▶ [PROMPT]: Copy the entries below word for word, but omit any pictures they contain.
┄┄┄┄┄┄┄┄┄┄
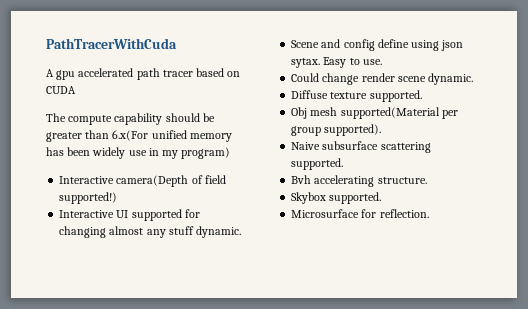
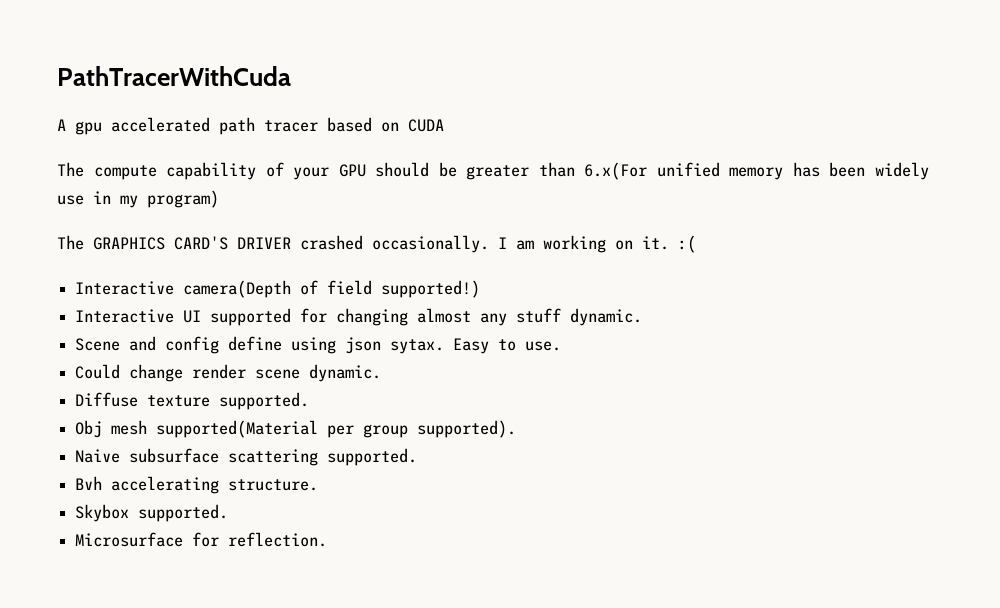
(163, 119) none -> [265,162,366,180] of your GPU
(231, 153) none -> [57,235,696,253] // The GRAPHICS CARD'S DRIVER crashed occasionally. I am working on it. :(

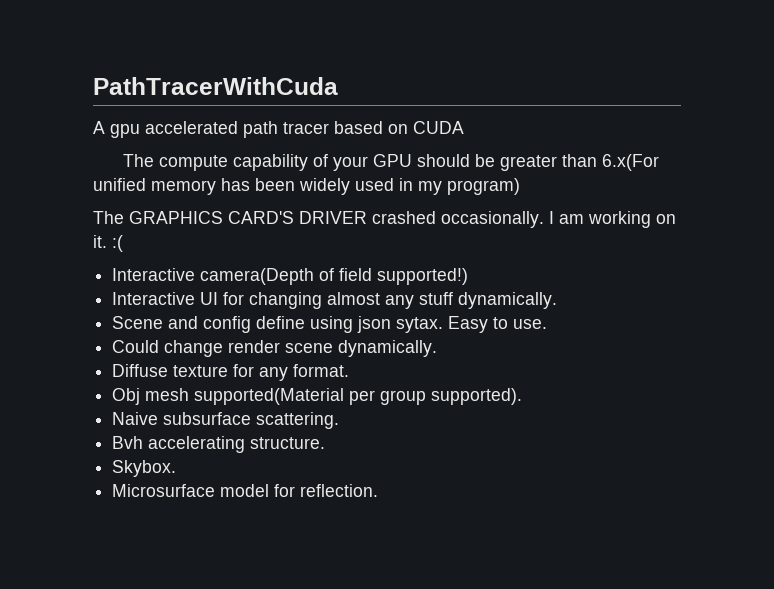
[57,195,84,205] use -> [355,178,394,191] used
[210,308,292,326] supported -> (219, 298) none
[570,308,643,326] dynamic. -> [458,292,558,309] dynamically.
[309,364,382,382] dynamic. -> [338,340,438,357] dynamically.
[219,392,310,410] supported. -> [233,364,350,381] for any format.
[228,448,418,466] scattering supported. -> [256,412,340,429] scattering.
[75,504,229,522] Skybox supported. -> [112,460,177,477] Skybox.
(184, 539) none -> [220,484,270,497] model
┄┄┄┄┄┄┄┄┄┄
▶ [OUTPUT OF THE TASK]:
(163, 119) none -> [265,162,366,180] of your GPU
(231, 153) none -> [57,235,696,253] // The GRAPHICS CARD'S DRIVER crashed occasionally. I am working on it. :(

[57,195,84,205] use -> [355,178,394,191] used
[210,308,292,326] supported -> (219, 298) none
[570,308,643,326] dynamic. -> [458,292,558,309] dynamically.
[309,364,382,382] dynamic. -> [338,340,438,357] dynamically.
[219,392,310,410] supported. -> [233,364,350,381] for any format.
[228,448,418,466] scattering supported. -> [256,412,340,429] scattering.
[75,504,229,522] Skybox supported. -> [112,460,177,477] Skybox.
(184, 539) none -> [220,484,270,497] model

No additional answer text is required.